The results show that the AC approach substantially improved all k-means variants using one of the base averaging methods (DBA, SSG, ADBA). Notably, SSG-MSE performed best with an average percentage deviation of \(1.5 \%\) and an average rank of 1.4, followed by ADBA-MSE (\(3.8 \%\) and 2.9). The average percentage deviations of DBA and DBA-MSE are substantially impacted by the results on a single data set (DiatomSizeReduction). Removing the DiatomSizeReduction data set yields an average percentage deviation of 13.2 for DBA and 4.6 for DBA-MSE, whereas the other average percentage deviations remain unchanged up to \(\pm 0.1 \%\). These findings confirm the hypothesis raised by Brill et al. [7] that better mean algorithms more likely result in lower k-means errors.
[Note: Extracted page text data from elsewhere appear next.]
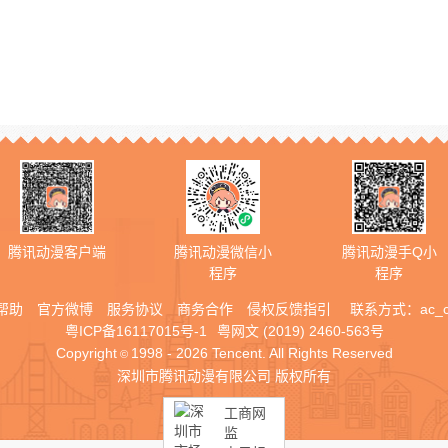
腾讯动漫客户端
腾讯动漫微信小
腾讯动漫手Q小
程序
程序
帮助
官方微博
服务协议
商务合作
侵权反馈指引
联系方式：
ac_
粤ICP备16117015号-1
粤网文 (2019) 2460-563号
Copyright
1998 - 2026 Tencent. All Rights Reserved
©
深圳市腾讯动漫有限公司 版权所有
工商网
监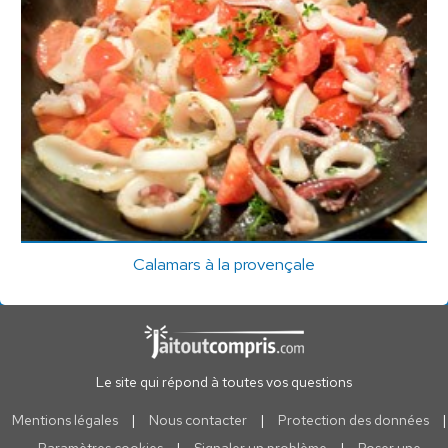
Calamars à la provençale
Le site qui répond à toutes vos questions
Mentions légales
|
Nous contacter
|
Protection des données
|
Paramètres cookies
|
Signaler un problème
|
Poser une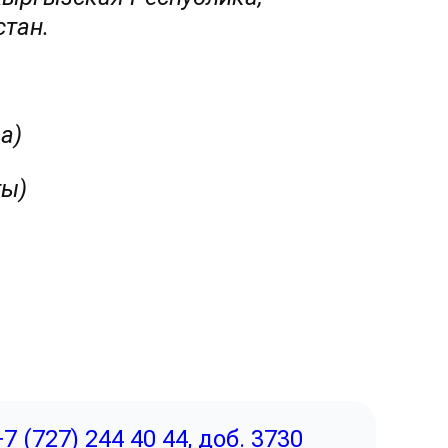
тан.
59 (Москва)
ты)
Москва)
+7 (727) 244 40 44, доб. 3730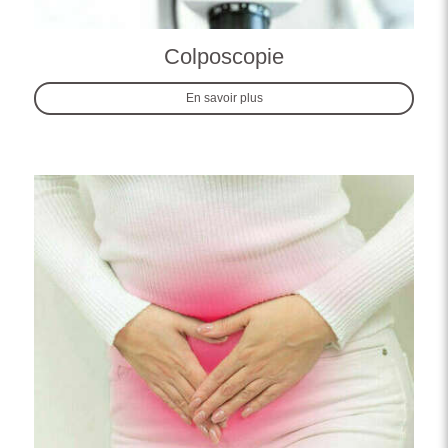
Colposcopie
En savoir plus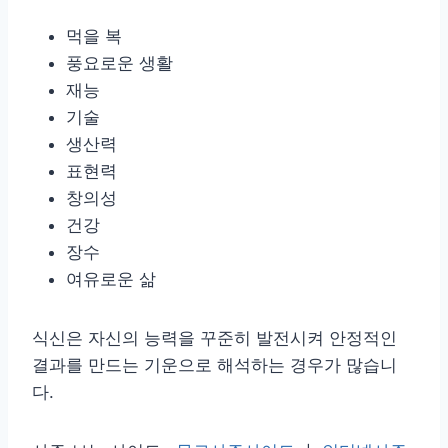
먹을 복
풍요로운 생활
재능
기술
생산력
표현력
창의성
건강
장수
여유로운 삶
식신은 자신의 능력을 꾸준히 발전시켜 안정적인
결과를 만드는 기운으로 해석하는 경우가 많습니
다.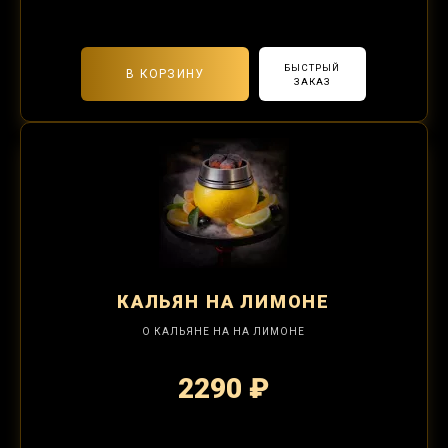
2-я забивка 850₽
БЫСТРЫЙ
В КОРЗИНУ
ЗАКАЗ
КАЛЬЯН
НА ЛИМОНЕ
О КАЛЬЯНЕ НА НА ЛИМОНЕ
2290 ₽
2-я забивка 850₽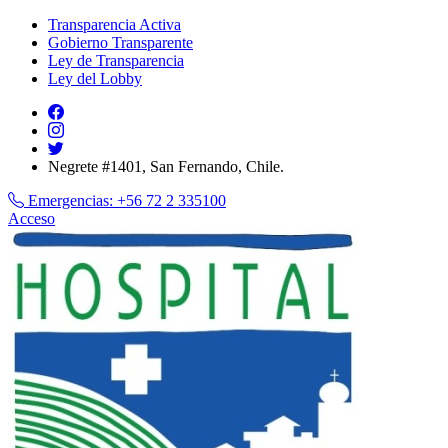
Transparencia Activa
Gobierno Transparente
Ley de Transparencia
Ley del Lobby
Negrete #1401, San Fernando, Chile.
Emergencias:
+56 72 2 335100
Acceso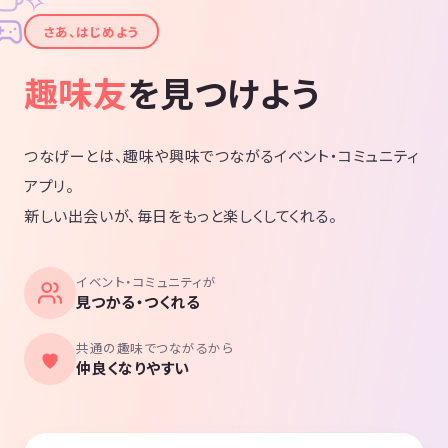
✧
✦
さあ、はじめよう
趣味友
を見つけよう
つなげーとは、趣味や興味でつながるイベント・コミュニティ
アプリ。
新しい出会いが、毎日をもっと楽しくしてくれる。
イベント・コミュニティが
見つかる・つくれる
共通の趣味でつながるから
仲良くなりやすい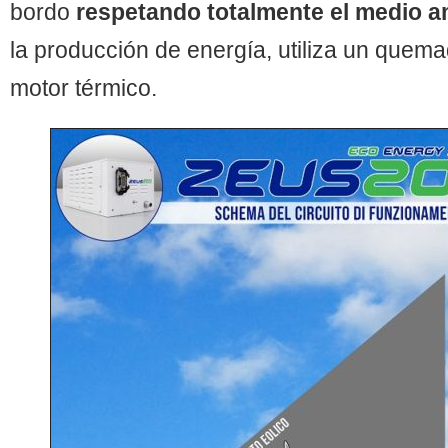
bordo
respetando totalmente el medio a
la producción de energía, utiliza un quema
motor térmico.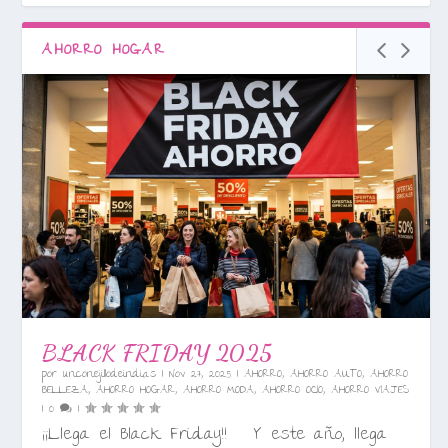
AHORRO HOGAR
BLACK FRIDAY 2025
por
unconejillodeindias
|
Nov 27, 2025
|
AHORRO
,
AHORRO AUTO
,
AHORRO
BELLEZA
,
AHORRO HOGAR
,
AHORRO MODA
,
AHORRO OCIO
,
AHORRO VIAJES
|
0
|
¡¡Llega el Black Friday!! Y este año, llega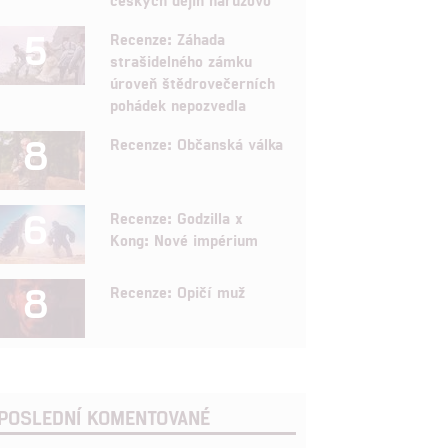
5
Recenze: Záhada
strašidelného zámku
úroveň štědrovečerních
pohádek nepozvedla
8
Recenze: Občanská válka
6
Recenze: Godzilla x
Kong: Nové impérium
8
Recenze: Opičí muž
POSLEDNÍ KOMENTOVANÉ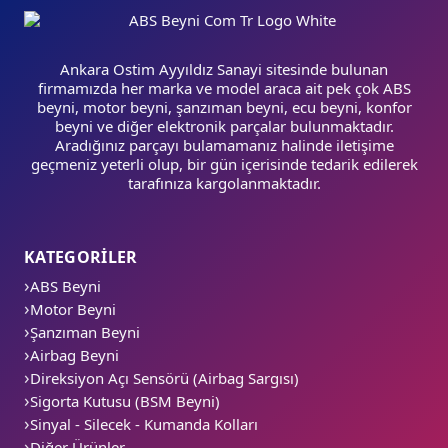
Ankara Ostim Ayyıldız Sanayi sitesinde bulunan
firmamızda her marka ve model araca ait pek çok ABS
beyni, motor beyni, şanzıman beyni, ecu beyni, konfor
beyni ve diğer elektronik parçalar bulunmaktadır.
Aradığınız parçayı bulamamanız halinde iletişime
geçmeniz yeterli olup, bir gün içerisinde tedarik edilerek
tarafınıza kargolanmaktadır.
KATEGORİLER
ABS Beyni
Motor Beyni
Şanzıman Beyni
Airbag Beyni
Direksiyon Açı Sensörü (Airbag Sargısı)
Sigorta Kutusu (BSM Beyni)
Sinyal - Silecek - Kumanda Kolları
Diğer Ürünler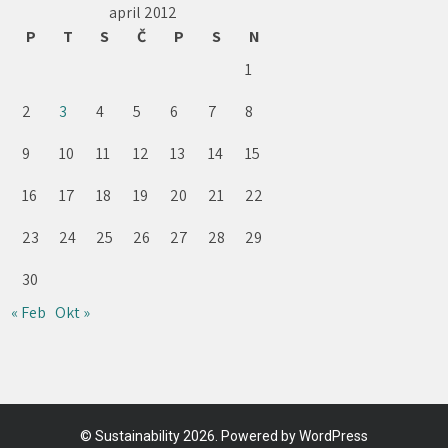
april 2012
P
T
S
Č
P
S
N
1
2
3
4
5
6
7
8
9
10
11
12
13
14
15
16
17
18
19
20
21
22
23
24
25
26
27
28
29
30
« Feb
Okt »
©
Sustainability
2026. Powered by WordPress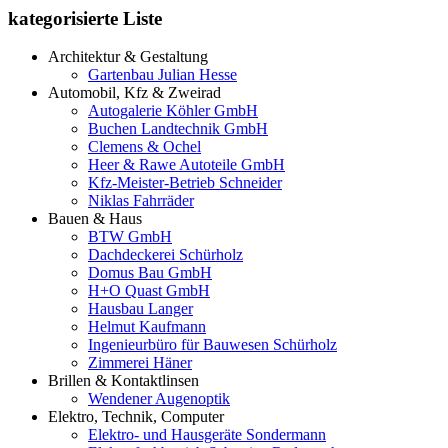
kategorisierte Liste
Architektur & Gestaltung
Gartenbau Julian Hesse
Automobil, Kfz & Zweirad
Autogalerie Köhler GmbH
Buchen Landtechnik GmbH
Clemens & Ochel
Heer & Rawe Autoteile GmbH
Kfz-Meister-Betrieb Schneider
Niklas Fahrräder
Bauen & Haus
BTW GmbH
Dachdeckerei Schürholz
Domus Bau GmbH
H+O Quast GmbH
Hausbau Langer
Helmut Kaufmann
Ingenieurbüro für Bauwesen Schürholz
Zimmerei Häner
Brillen & Kontaktlinsen
Wendener Augenoptik
Elektro, Technik, Computer
Elektro- und Hausgeräte Sondermann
Table 3 Results of k-means clustering

4 Conclusion

We formulated a generic average-compress algorithm for the unconstrained sample mean problem in DTW spaces. Starting with an initial guess of sufficient length, the AC algorithm alternates between averaging and compression. In principle, any averaging and any compression algorithm can be plugged into the AC scheme. The compression guides the algorithm to promising search spaces of shorter time series. This approach is theoretically justified by the Reduction Theorem [22] that guarantees the existence of an unconstrained sample mean in a search space of bounded length. Experimental results show that the AC algorithm substantially outperforms state-of-the-art heuristics for time series averaging. In addition, we observed that better averaging algorithms yield lower k-means errors on average. Open research questions comprise application of the AC scheme to the empirical analysis of alternative compression methods for the AC algorithm and reducing its computational effort.